Una cosa è certa: aspettare al freddo non fa bene alla profondità dei miei pensieri.


Christmas Market

A un mese del ritorno a casa l’invio matto e disperatissimo di candidature per qualsivoglia lavoro-recupera-spese, attività che ha riempito le nostre prime settimane qui, ha dato i suoi frutti.
Il frutto si chiama Christmas Market, o German Market, ed è appunto un mercatino tedesco in terra inglese.
A quanto pare, ogni novembre e per un mese intero un gran numero di crucchi invade le maggiori città britanniche vendendo prodotti (che dovrebbero essere) tipici.
Io mi occupo di uno stand di saponette dagli strani colori, odori e fogge: la globalizzazione ha voluto che un’italiana vendesse saponi Made in UK in un mercato di specialità tedesche.

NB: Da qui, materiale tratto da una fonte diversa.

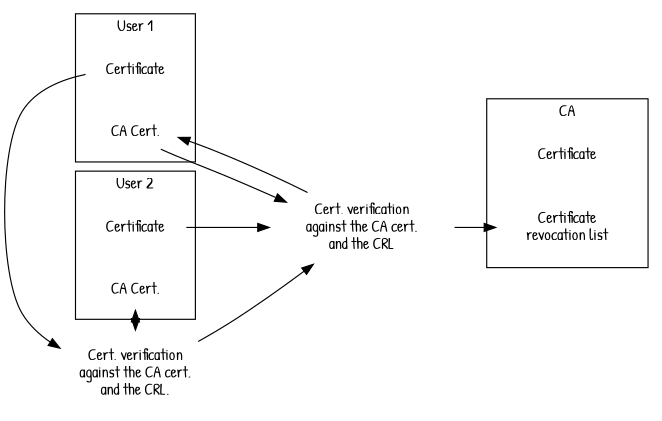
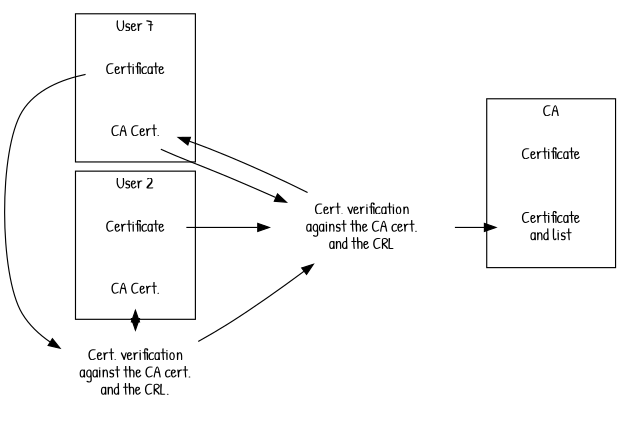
  digraph {
    compound=true
    fontname="Patrick Hand"
    labelfloat=true
    rankdir=LR
    splines=true
    node [color=white fontname="Patrick Hand"]
    edge [fontname="Patrick Hand"]
    n1 [label=Certificate]
-   n2 [label="Certificate\nrevocation list"]
+   n2 [label="Certificate\nand list"]
    n3 [label=Certificate]
    n4 [label="CA Cert."]
    n5 [label=Certificate]
    n6 [label="CA Cert."]
    n7 [label="Cert. verification\nagainst the CA cert.\nand the CRL."]
    n8 [label="Cert. verification\nagainst the CA cert.\nand the CRL"]
    subgraph cluster_1 {
      label=CA
      n1
      n2
    }
    subgraph cluster_2 {
-     label="User 1"
+     label="User 7"
      n3
      n4
    }
    subgraph cluster_3 {
      label="User 2"
      n5
      n6
    }
    n3 -> n7
    n4 -> n8
    n5 -> n8
    n6 -> n7
    n7 -> n6
    n7 -> n8
    n8 -> n2
    n8 -> n4
  }
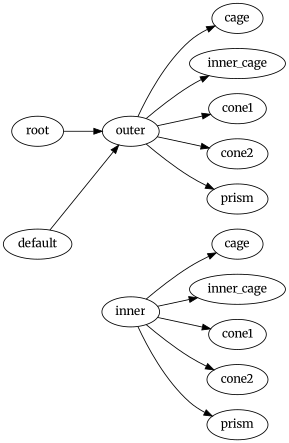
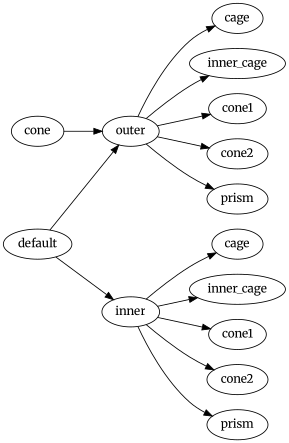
  digraph {
    fontname=Merriweather
    rankdir=LR
    node [fontname=Merriweather]
    edge [fontname=Merriweather]
-   n1 [label=root]
+   n1 [label=cone]
    n2 [label=outer]
    n3 [label=default]
    n4 [label=inner]
    n5 [label=cage]
    n6 [label=inner_cage]
    n7 [label=cone1]
    n8 [label=cone2]
    n9 [label=prism]
    n10 [label=cage]
    n11 [label=inner_cage]
    n12 [label=cone1]
    n13 [label=cone2]
    n14 [label=prism]
    n1 -> n2
    n2 -> n5
    n2 -> n6
    n2 -> n7
    n2 -> n8
    n2 -> n9
    n3 -> n2
+   n3 -> n4
    n4 -> n10
    n4 -> n11
    n4 -> n12
    n4 -> n13
    n4 -> n14
  }
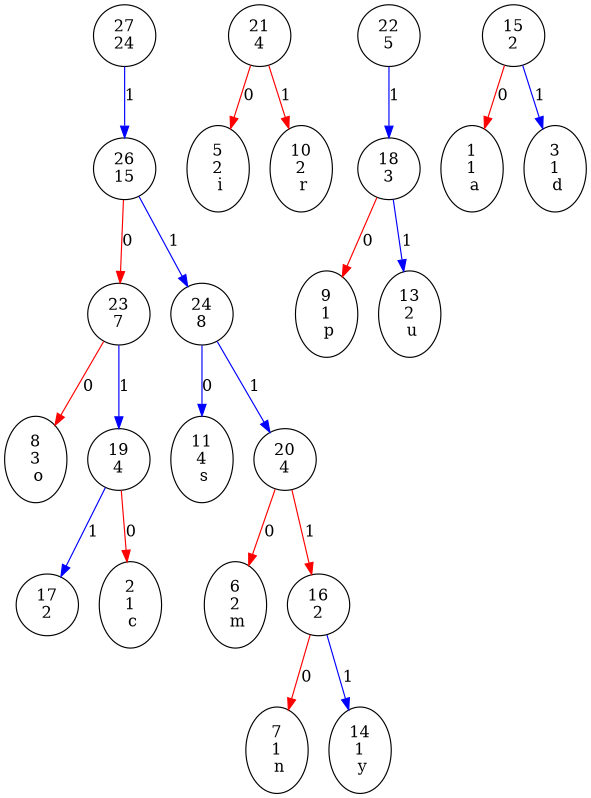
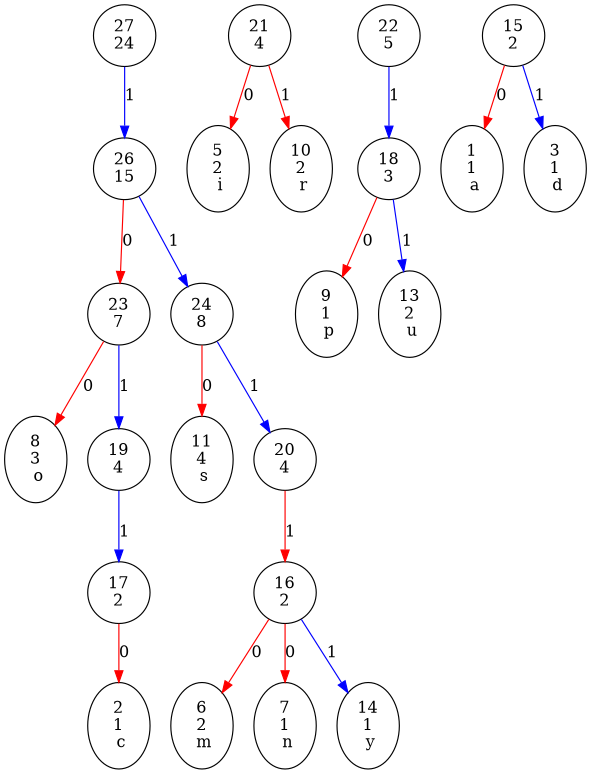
  digraph {
    edge [color=red]
    "27\n24"
    "26\n15"
    "23\n7"
    "24\n8"
    "21\n4"
    "5\n2\n i"
    "10\n2\n r"
    "22\n5"
    "18\n3"
    "9\n1\n p"
    "13\n2\n u"
    "8\n3\n o"
    "19\n4"
    "11\n4\n s"
    "20\n4"
    "17\n2"
    "15\n2"
    "1\n1\n a"
    "3\n1\n d"
    "2\n1\n c"
    "6\n2\n m"
    "16\n2"
    "7\n1\n n"
    "14\n1\n y"
    "27\n24" -> "26\n15" [color=blue label=1]
    "26\n15" -> "23\n7" [label=0]
    "26\n15" -> "24\n8" [color=blue label=1]
    "23\n7" -> "8\n3\n o" [label=0]
    "23\n7" -> "19\n4" [color=blue label=1]
-   "24\n8" -> "11\n4\n s" [color=blue label=0]
+   "24\n8" -> "11\n4\n s" [label=0]
    "24\n8" -> "20\n4" [color=blue label=1]
    "21\n4" -> "5\n2\n i" [label=0]
    "21\n4" -> "10\n2\n r" [label=1]
    "22\n5" -> "18\n3" [color=blue label=1]
    "18\n3" -> "9\n1\n p" [label=0]
    "18\n3" -> "13\n2\n u" [color=blue label=1]
    "19\n4" -> "17\n2" [color=blue label=1]
-   "20\n4" -> "6\n2\n m" [label=0]
+   "16\n2" -> "6\n2\n m" [label=0]
    "20\n4" -> "16\n2" [label=1]
-   "19\n4" -> "2\n1\n c" [label=0]
+   "17\n2" -> "2\n1\n c" [label=0]
    "15\n2" -> "1\n1\n a" [label=0]
    "15\n2" -> "3\n1\n d" [color=blue label=1]
    "16\n2" -> "7\n1\n n" [label=0]
    "16\n2" -> "14\n1\n y" [color=blue label=1]
  }
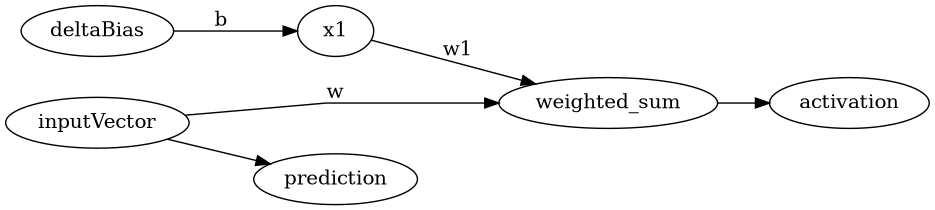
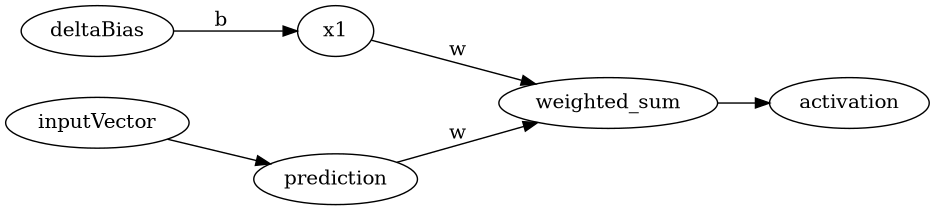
  digraph {
    rankdir=LR
    splines=line
    deltaBias
    x1
    weighted_sum
    activation
    inputVector
    prediction
    deltaBias -> x1 [label=b]
-   x1 -> weighted_sum [label=w1]
+   x1 -> weighted_sum [label=w]
    weighted_sum -> activation
-   inputVector -> weighted_sum [label=w]
+   prediction -> weighted_sum [label=w]
    inputVector -> prediction
  }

Ciò significa passare 7 ore al giorno in bilico su uno sgabello piazzato sotto una lampada calorifera, cercando di capire al volo le domande - per fortuna sempre simili! - di inglesi biascicatori.
Ho 50 centimetri quadrati di autonomia al di fuori dei quali il freddo mi attanaglia, ho 5 strati di vestiti addosso e alternativamente i piedi o le mani gelate, ma ho anche tanto tempo per leggere, scrivere e guardare la gente abbandonandomi ad ammirabili considerazioni socio-antropologiche.
In ogni caso, il portafoglio ringrazia.